TASK BRIEF: Provide the number of lines in the entries below containing "owner", with no further words.

AVAILABLE DATA:
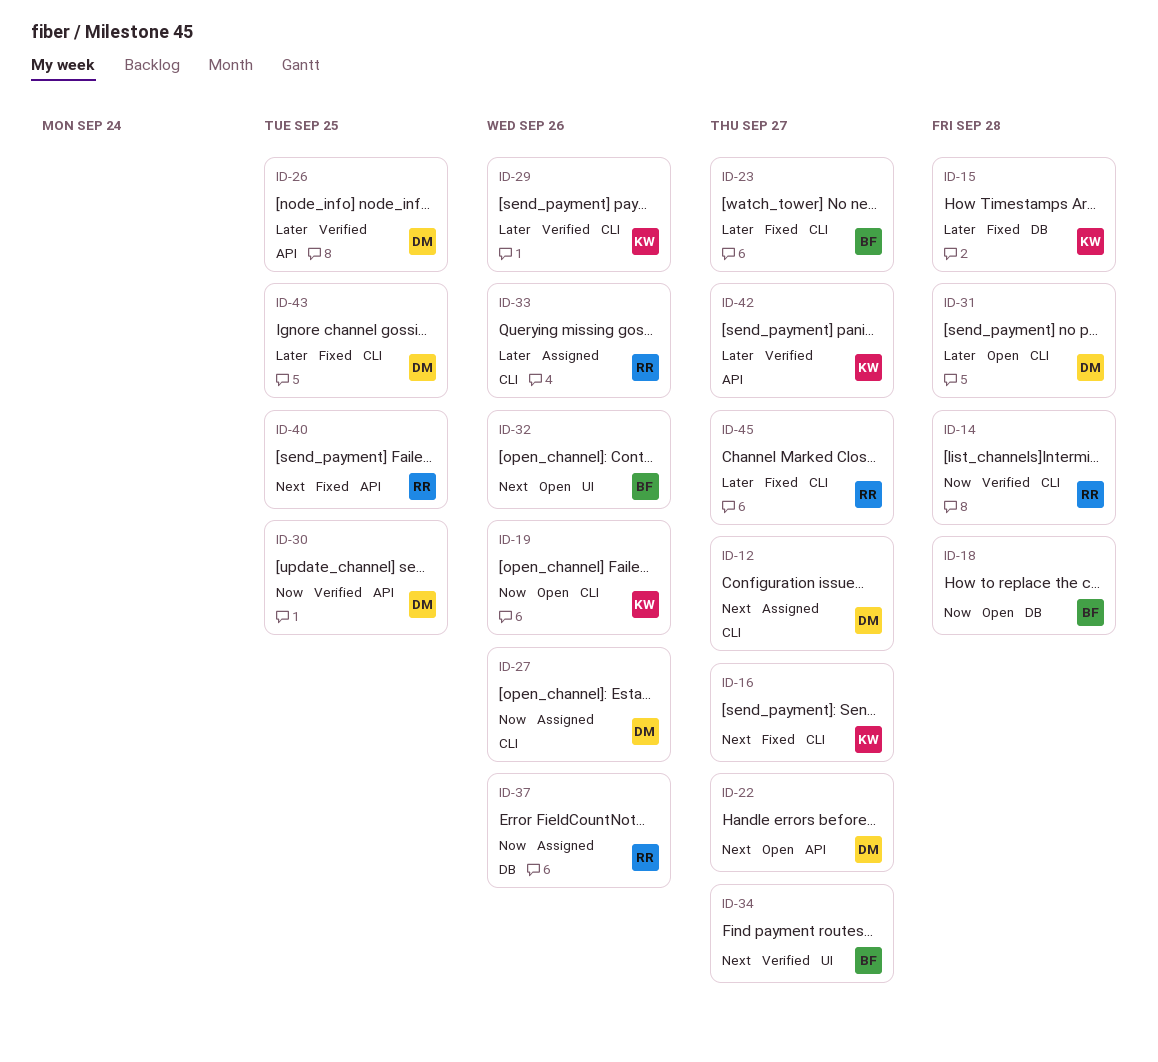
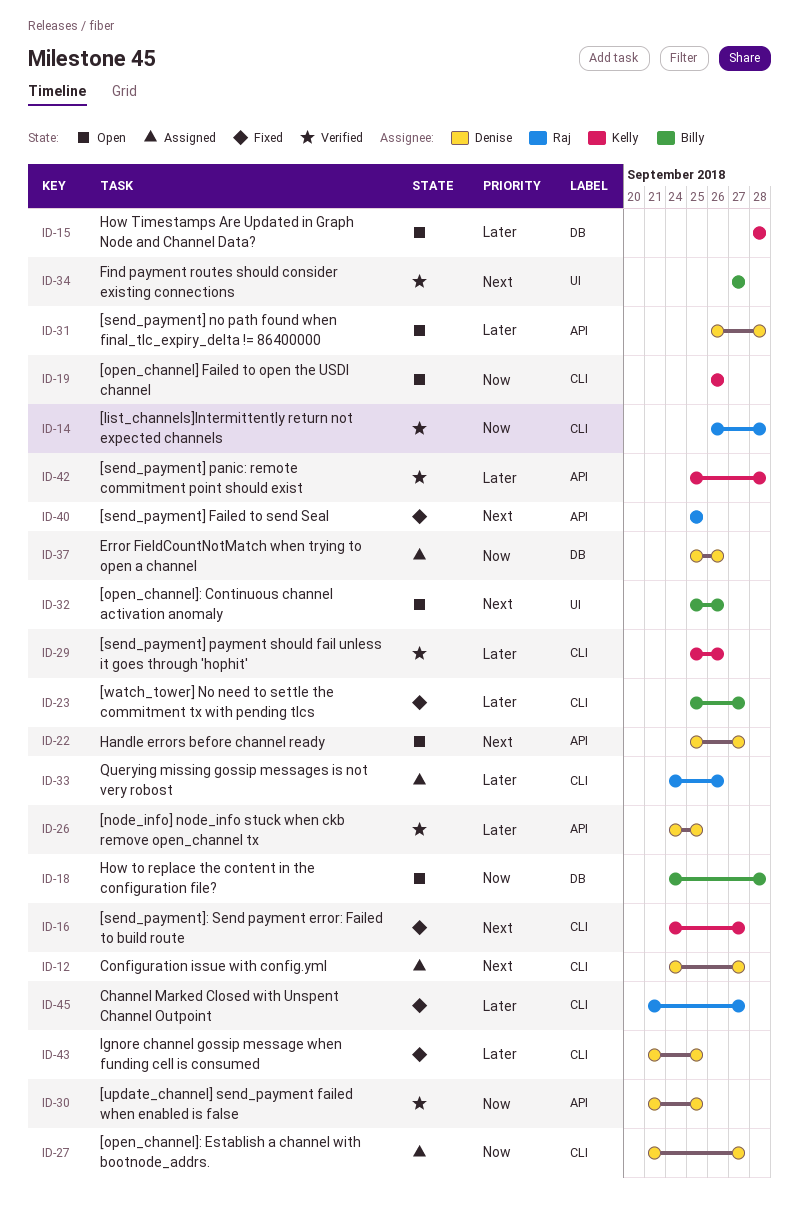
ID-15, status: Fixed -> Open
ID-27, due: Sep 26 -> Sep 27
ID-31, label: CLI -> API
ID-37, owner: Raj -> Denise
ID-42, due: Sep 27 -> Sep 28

...

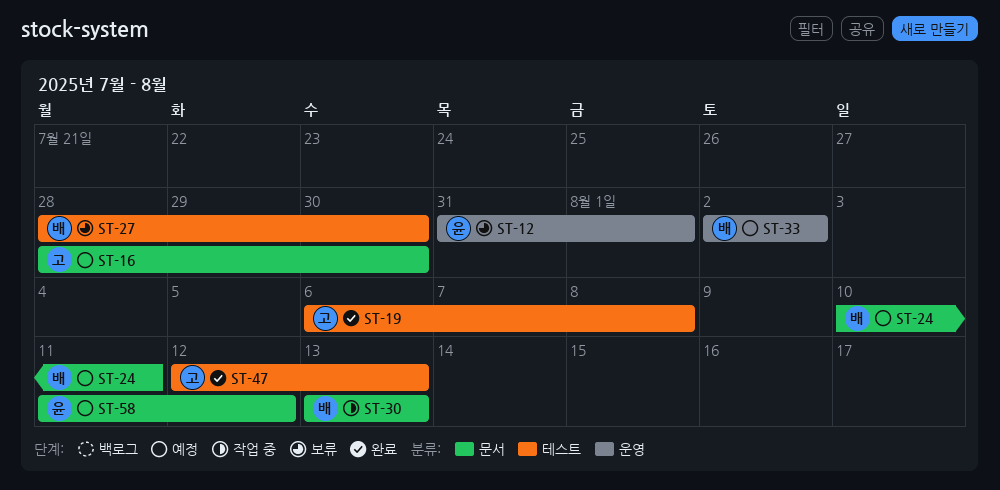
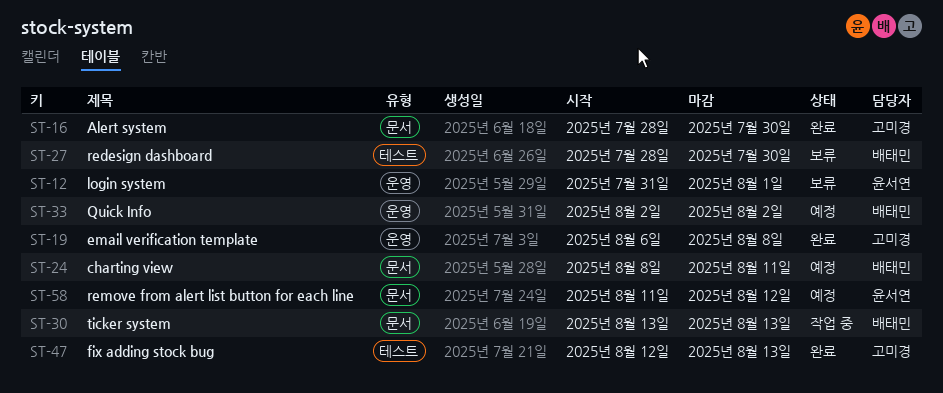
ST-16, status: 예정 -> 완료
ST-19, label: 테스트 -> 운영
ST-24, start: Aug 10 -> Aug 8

--

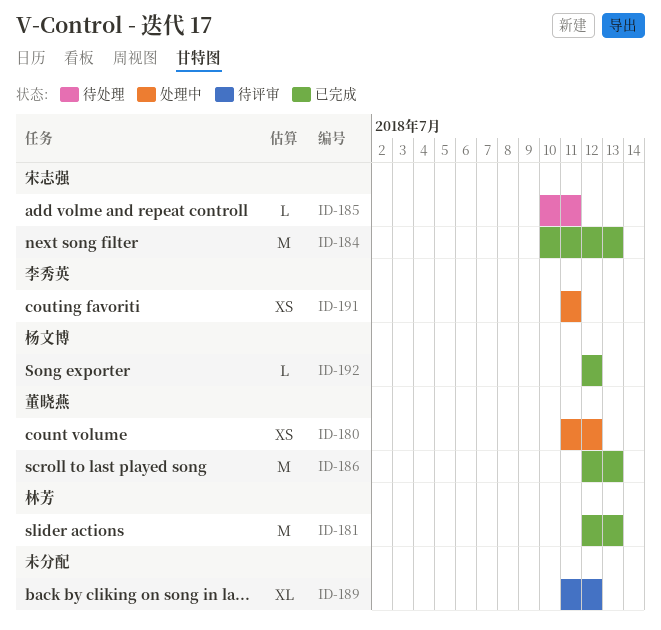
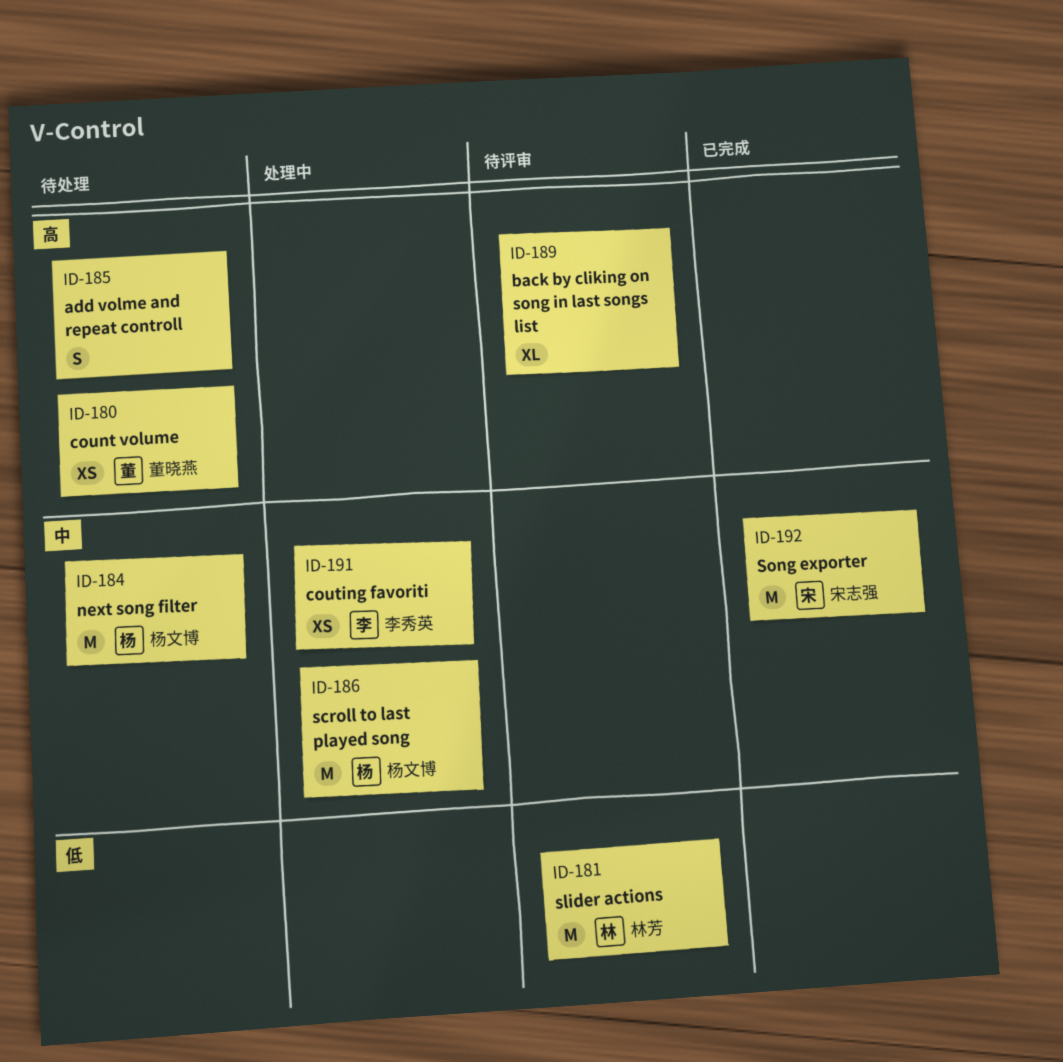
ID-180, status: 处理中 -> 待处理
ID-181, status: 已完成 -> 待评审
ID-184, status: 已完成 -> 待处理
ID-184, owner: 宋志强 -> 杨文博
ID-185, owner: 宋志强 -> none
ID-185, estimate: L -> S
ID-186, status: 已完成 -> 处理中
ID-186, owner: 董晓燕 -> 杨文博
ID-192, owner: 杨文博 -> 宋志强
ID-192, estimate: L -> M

PROBLEM SOLUTION: 5